Indeed, Sandy can’t. In quick succession, he changes shape to match the concept being pressed upon him. And the final concept is Keemia, that is, Sandman’s daughter.
And with that, Sandman loses control, so great is his rage. And the essential grain of sand bobs to the surface of his body. With a ‘thwip’, Spider-Man catches that grain in lead-lined webbing. “They’re now the Sinister Four,” exults Spidey. “Good work, team!”
Doc Ock’s counterstroke? He broadcasts to the world that “...terrorists are attacking my planetary defense factories...! The world must come together as one to hunt down the global menace called Spider-Man!”
There’s a lot to like about this issue. Firstly, it’s a fast-paced tale. I noted above that it takes two pages of plot recap just to get to halfway through this issue. Contrast this with other books at Marvel - including other Spider-titles - where a whole issue can be summed up in a paragraph. Decompression may be king of the comics world today, but Slott rebels against that tradition, and I’m grateful for it..

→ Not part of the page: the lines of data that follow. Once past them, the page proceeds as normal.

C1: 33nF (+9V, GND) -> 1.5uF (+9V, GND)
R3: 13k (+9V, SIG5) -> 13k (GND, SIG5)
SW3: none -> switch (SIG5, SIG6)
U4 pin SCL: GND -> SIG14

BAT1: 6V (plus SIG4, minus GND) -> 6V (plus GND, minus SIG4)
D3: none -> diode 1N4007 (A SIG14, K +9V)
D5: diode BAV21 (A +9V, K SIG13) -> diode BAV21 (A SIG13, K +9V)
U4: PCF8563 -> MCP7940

And what a story Slott provides! We’ve got villainous scheming, stealth and sneaking around, a major battle, revelations about the power set of a character introduced 680 issues ago, some soft-pedaled stuff about a major real-world policy challenge, continuity nods - remember when Sandman was part of Silver Sable’s Wild Pack?, face-time with our guest stars (Sable and Widow, natch), plus face-time with our supporting cast in the Horizon Gang.
All of which is to say, this is a comic that delivers $3.99 worth of story.
And the art is great too: Ramos delivers fantastic visuals, especially of the giant Sandman in Act Three. Spidey looks great, the villains look great, and Sable and the Widow look great too: they look powerful and dangerous, which is far sexier than stupid cheesecake poses. Ramos, to his credit, keeps these to a minimum. The zipper on Natasha’s catsuit dips suspiciously low in a few places - notably on Stefano Caselli's cover - but Ramos at least can’t be faulted for the pre-existing costume design.
I can’t conclude this issue without pointing out Slott’s love of parallelism. I’ve noted this before, in my review of ASM #649, but it’s on further display here. Last issue, we saw how Doc Ock has spent months preparing to fight the Avengers, using clever and imaginative tools against them. Here, we see the fruits of Spider-Man having spent months preparing to fight the Sinister Six. Each general is a smart man who’s fighting battles he’s prepared to fight. In this issue, we’ve got Ock inducing Spidey to go to the Sahara, so as to trap him with the Sandman; and Spidey accepting the bait because he wants to fight the Sandman. There’s more levels to this story than in a typical superhero brawl.
Slott loves setting up villains who are mirror images of Spider-Man: first it was Philgoblin, now it’s Doc Ock. It’s this attention to detail, the resonances it establishes, that sets up “Ends of the Earth” as a classic in the making.
My colleague Adam Rivett rated the first two installments of “Ends of the Earth” at four and four-and-a-half webs respectively. I’m ramping it up to five webs. Dan Slott, may you write Amazing Spider-Man forever.